On Saturday, February 18, a life-sized bronze statue of Pat Quinn was unveiled outside of Rogers Arena.
The statue was created by Norm Williams, a Canadian pre-eminent sculptor who also created the Roger Nielsen statue nearby at Rogers Arena.
Pat Quinn is featured holding a lineup card of the 1994 Canucks team that made it to Game 7 of the Stanley Cup Finals, while his right hand is inviting fans to take a seat for a photo. Quinn is notably standing behind a bench, which was reportedly his favourite place to be.
In fact, the work of art was dubbed “Pat’s bench” by family, friends, and colleagues who commissioned the statue in honour of Quinn’s legacy. The idea stems from the 2002 Salt Lake City Olympics, where Quinn coached Canada to its first gold medal in 50 years.

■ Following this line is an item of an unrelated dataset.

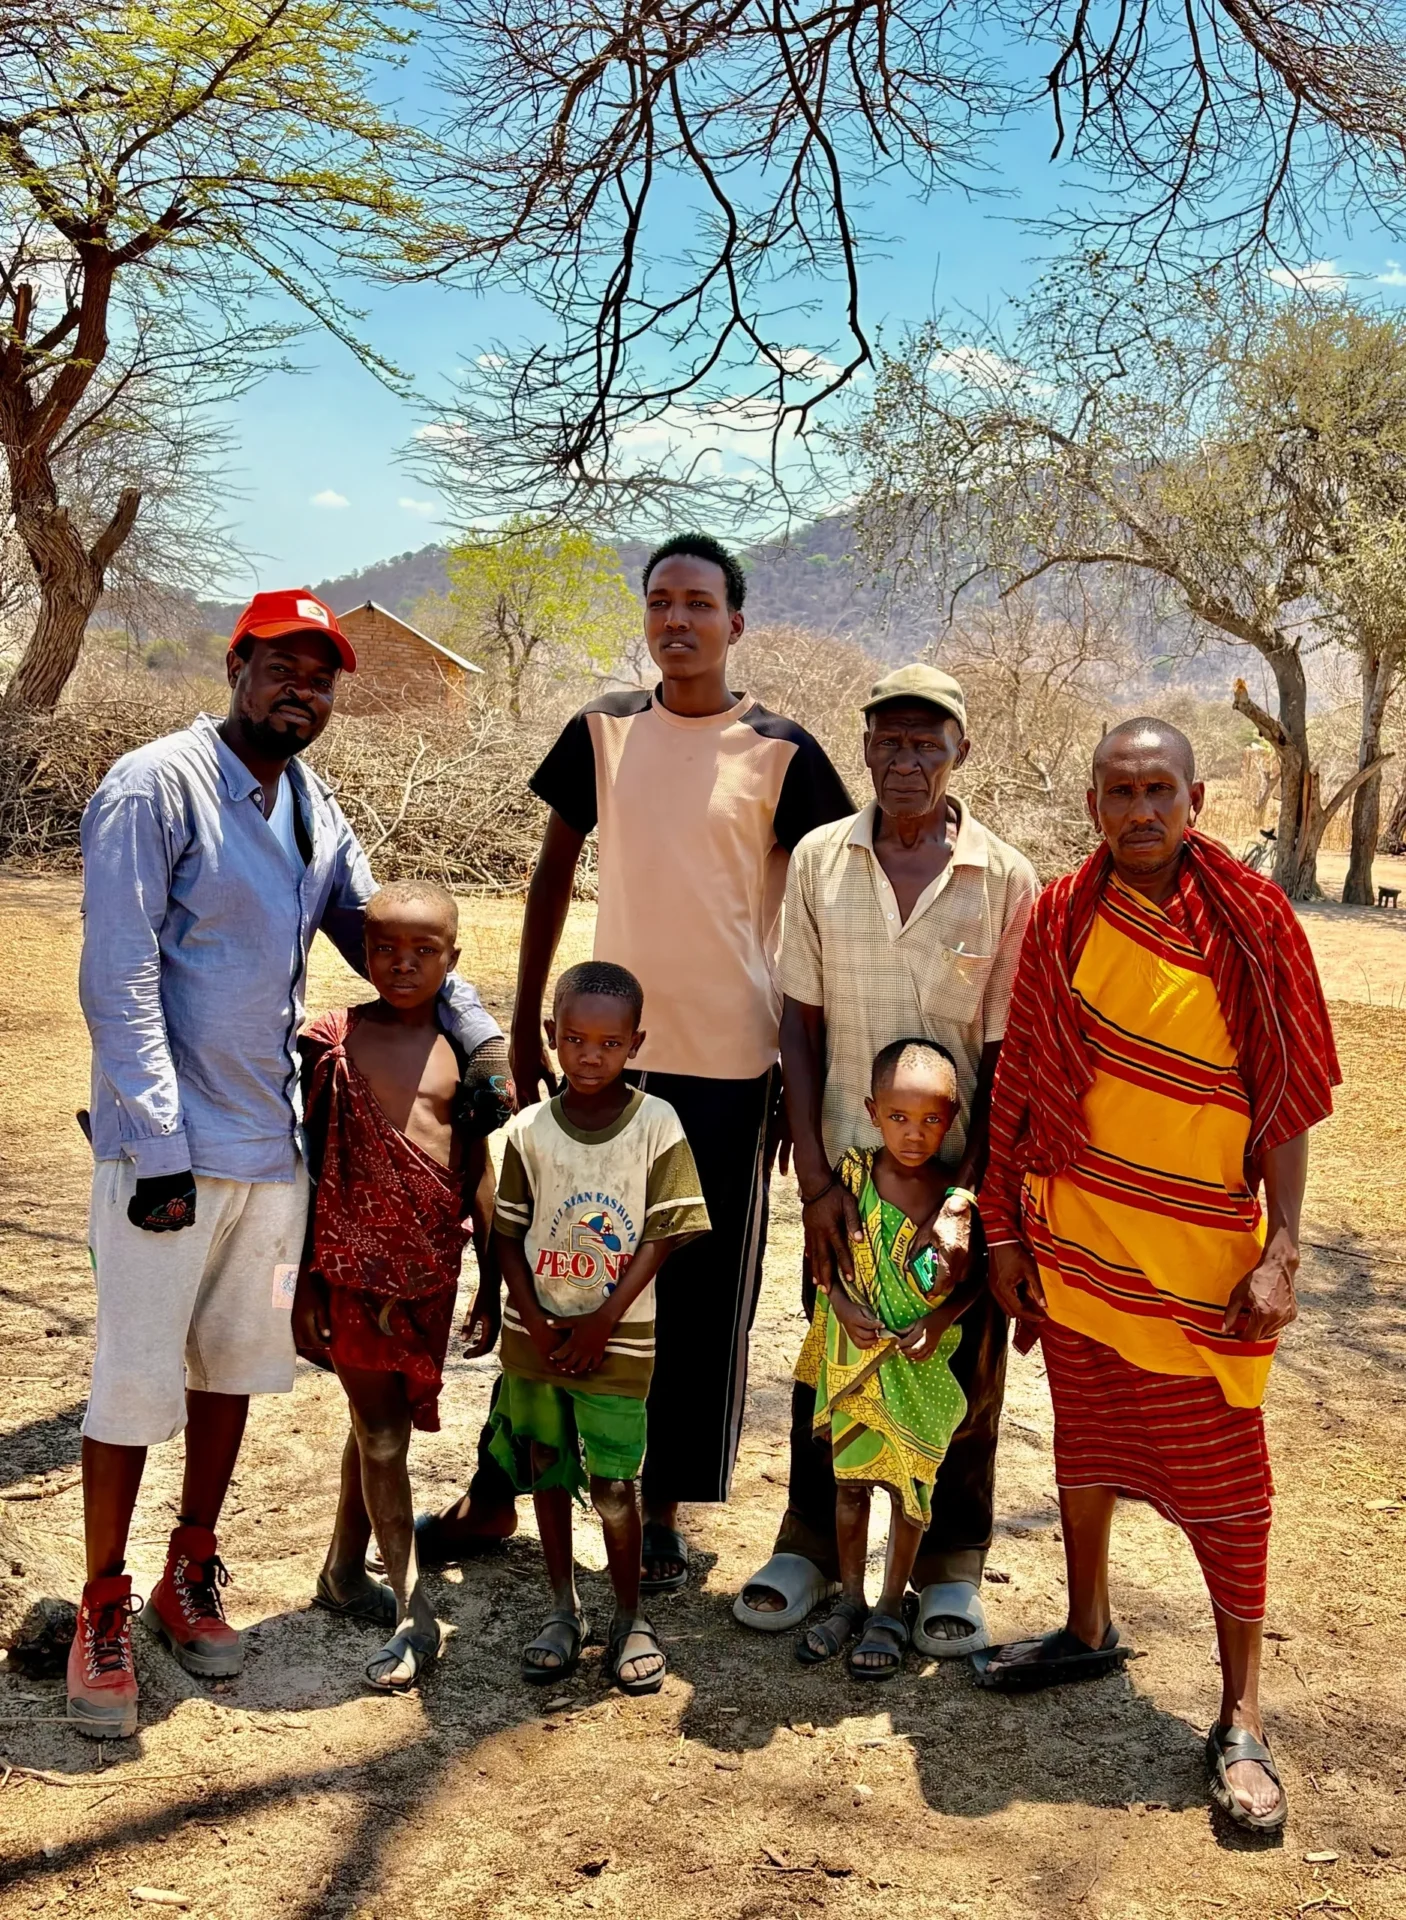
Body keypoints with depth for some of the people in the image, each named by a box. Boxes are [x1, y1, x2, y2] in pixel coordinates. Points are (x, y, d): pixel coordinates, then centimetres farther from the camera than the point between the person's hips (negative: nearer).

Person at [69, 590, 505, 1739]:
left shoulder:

“Seeing that lineup card in his hands when he came into the dressing room every night with a lineup card and those big cowboy boots, let me tell you, he had everyone’s attention,” said Trevor Linden, President of Hockey Operations and Alternate Governor of the Vancouver Canucks. “It’s where Pat loved to be. He loved to be behind a bench. You could see it. He loved to teach, he loved the game, he loved to be as close to the game as he could.”
Quinn’s daughter, Kalli, was one of many in attendance when the statue was unveiled.
“The first thing I did was look at the smile and I just, he had an incredible smile so it’s everything I wanted it to be,” said Kalli. “It’s overwhelming. It is a bit strange because I just want to reach out and touch him.”
Pat Quinn played in 606 NHL games as a player and coached an additional 1,400 games. Among them, he won 684 games, the eighth most in NHL history. He also earned the Jack Adams Award twice as the League’s top coach in 1980, and 1992.
His legacy also includes coaching the Canucks and serving as president and GM numerous times between 1987 to 1997.